Starting with the first line of the material, reproduce exactly each line up to and including the one that contains "left ear: (460, 419)", leaving out every picture.

[[ Supplied material open ]]

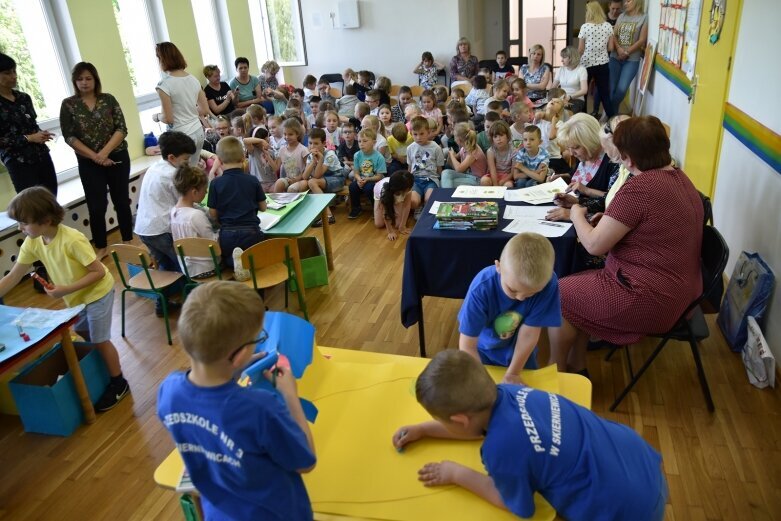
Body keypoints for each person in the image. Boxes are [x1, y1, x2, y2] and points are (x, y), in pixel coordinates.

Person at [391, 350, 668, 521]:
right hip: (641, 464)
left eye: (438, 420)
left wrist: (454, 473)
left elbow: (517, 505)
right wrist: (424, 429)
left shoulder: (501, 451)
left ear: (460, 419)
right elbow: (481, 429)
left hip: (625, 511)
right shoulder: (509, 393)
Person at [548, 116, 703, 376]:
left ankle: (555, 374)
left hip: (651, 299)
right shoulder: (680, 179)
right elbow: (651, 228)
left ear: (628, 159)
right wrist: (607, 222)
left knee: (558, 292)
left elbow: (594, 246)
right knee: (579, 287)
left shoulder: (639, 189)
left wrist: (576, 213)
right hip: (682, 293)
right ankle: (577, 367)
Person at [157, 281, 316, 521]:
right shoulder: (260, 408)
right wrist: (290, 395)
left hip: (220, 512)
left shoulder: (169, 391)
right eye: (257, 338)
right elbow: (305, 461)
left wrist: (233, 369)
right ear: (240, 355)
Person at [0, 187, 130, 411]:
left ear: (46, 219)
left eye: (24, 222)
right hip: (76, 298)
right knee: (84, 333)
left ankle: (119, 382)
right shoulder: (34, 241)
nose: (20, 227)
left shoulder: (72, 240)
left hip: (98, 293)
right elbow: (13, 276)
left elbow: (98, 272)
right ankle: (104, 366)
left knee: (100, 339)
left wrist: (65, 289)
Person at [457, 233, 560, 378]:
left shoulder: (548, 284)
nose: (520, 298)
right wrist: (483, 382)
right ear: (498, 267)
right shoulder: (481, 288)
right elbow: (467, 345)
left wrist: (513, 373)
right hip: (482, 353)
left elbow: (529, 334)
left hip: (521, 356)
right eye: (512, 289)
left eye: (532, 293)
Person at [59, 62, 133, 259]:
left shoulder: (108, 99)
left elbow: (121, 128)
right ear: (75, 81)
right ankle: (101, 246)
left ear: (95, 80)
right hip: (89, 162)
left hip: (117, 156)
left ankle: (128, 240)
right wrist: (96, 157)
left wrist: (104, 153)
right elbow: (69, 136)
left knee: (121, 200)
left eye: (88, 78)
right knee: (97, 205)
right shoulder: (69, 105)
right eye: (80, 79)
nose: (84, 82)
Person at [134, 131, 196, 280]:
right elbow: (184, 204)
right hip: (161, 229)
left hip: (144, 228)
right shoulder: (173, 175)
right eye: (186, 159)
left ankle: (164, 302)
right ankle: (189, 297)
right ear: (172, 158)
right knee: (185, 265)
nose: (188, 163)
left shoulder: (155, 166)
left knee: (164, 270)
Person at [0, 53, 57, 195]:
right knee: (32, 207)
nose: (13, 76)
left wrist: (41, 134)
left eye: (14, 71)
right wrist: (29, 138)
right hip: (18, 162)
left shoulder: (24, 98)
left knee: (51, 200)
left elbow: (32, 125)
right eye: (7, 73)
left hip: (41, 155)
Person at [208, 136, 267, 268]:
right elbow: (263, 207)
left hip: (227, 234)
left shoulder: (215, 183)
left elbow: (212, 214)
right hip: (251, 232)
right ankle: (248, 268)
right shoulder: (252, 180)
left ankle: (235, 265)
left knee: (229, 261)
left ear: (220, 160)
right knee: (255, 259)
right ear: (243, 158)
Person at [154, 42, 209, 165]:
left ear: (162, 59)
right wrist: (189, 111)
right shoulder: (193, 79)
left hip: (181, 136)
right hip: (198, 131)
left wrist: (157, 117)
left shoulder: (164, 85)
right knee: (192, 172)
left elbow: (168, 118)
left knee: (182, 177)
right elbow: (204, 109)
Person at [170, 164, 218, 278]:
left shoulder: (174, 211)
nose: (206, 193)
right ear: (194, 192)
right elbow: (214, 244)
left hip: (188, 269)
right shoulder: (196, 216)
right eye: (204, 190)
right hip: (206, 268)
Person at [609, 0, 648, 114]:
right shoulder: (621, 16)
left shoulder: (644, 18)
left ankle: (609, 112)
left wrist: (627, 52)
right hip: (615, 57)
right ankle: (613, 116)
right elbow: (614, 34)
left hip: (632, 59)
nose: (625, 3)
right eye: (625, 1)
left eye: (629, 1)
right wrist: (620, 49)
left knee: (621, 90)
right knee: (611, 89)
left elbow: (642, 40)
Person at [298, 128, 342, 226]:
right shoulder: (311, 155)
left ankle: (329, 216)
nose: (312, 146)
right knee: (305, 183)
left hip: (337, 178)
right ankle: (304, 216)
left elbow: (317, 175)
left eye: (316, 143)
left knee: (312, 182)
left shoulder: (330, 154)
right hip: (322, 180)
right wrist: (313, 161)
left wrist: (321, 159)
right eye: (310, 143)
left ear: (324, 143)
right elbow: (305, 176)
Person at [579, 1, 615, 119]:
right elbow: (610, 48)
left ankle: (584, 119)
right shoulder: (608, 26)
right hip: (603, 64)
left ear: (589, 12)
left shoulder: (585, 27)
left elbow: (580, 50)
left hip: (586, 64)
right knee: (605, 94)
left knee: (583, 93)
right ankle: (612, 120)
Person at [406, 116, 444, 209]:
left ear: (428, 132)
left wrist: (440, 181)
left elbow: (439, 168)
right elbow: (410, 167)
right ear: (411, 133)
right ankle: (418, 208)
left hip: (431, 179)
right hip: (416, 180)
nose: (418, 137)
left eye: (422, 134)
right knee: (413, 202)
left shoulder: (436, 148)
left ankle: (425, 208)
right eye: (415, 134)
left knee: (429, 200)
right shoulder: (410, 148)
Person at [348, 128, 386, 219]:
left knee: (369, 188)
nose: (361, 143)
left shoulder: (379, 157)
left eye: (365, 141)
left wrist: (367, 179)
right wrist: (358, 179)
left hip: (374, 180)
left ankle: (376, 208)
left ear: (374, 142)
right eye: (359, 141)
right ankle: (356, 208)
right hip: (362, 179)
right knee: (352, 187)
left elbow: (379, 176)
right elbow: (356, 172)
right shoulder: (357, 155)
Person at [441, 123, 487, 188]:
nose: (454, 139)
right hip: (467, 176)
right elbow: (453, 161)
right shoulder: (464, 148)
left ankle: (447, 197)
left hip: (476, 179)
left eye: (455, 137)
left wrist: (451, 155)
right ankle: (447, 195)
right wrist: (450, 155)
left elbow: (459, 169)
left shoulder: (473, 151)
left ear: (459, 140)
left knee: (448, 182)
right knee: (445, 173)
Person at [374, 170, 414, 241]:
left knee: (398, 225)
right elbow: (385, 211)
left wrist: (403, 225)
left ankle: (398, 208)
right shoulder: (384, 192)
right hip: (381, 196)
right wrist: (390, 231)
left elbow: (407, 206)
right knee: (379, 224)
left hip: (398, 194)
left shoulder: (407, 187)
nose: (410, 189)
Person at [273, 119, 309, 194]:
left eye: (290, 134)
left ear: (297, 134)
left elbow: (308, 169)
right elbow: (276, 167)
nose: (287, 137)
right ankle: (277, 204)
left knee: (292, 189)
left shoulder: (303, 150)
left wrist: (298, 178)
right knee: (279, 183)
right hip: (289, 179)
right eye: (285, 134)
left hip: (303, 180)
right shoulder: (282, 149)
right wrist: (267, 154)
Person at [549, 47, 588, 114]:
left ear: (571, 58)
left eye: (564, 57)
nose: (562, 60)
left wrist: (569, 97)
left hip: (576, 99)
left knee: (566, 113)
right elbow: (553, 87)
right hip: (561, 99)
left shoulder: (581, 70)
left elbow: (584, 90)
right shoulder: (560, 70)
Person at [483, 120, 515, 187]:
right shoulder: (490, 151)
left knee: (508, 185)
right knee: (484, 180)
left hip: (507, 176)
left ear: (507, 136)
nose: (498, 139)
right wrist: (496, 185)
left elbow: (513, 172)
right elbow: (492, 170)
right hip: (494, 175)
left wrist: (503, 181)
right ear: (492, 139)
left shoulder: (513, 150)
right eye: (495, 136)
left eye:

[[ Supplied material closed ]]

■ **Solution for this problem**:
Body keypoints for each person in the image. Boxes are [x1, y1, x2, y2] and points are (x, y), in pixel coordinates.

Person at [391, 350, 668, 521]:
right hip: (641, 464)
left eye: (438, 420)
left wrist: (454, 473)
left elbow: (517, 505)
right wrist: (424, 429)
left shoulder: (501, 451)
left ear: (460, 419)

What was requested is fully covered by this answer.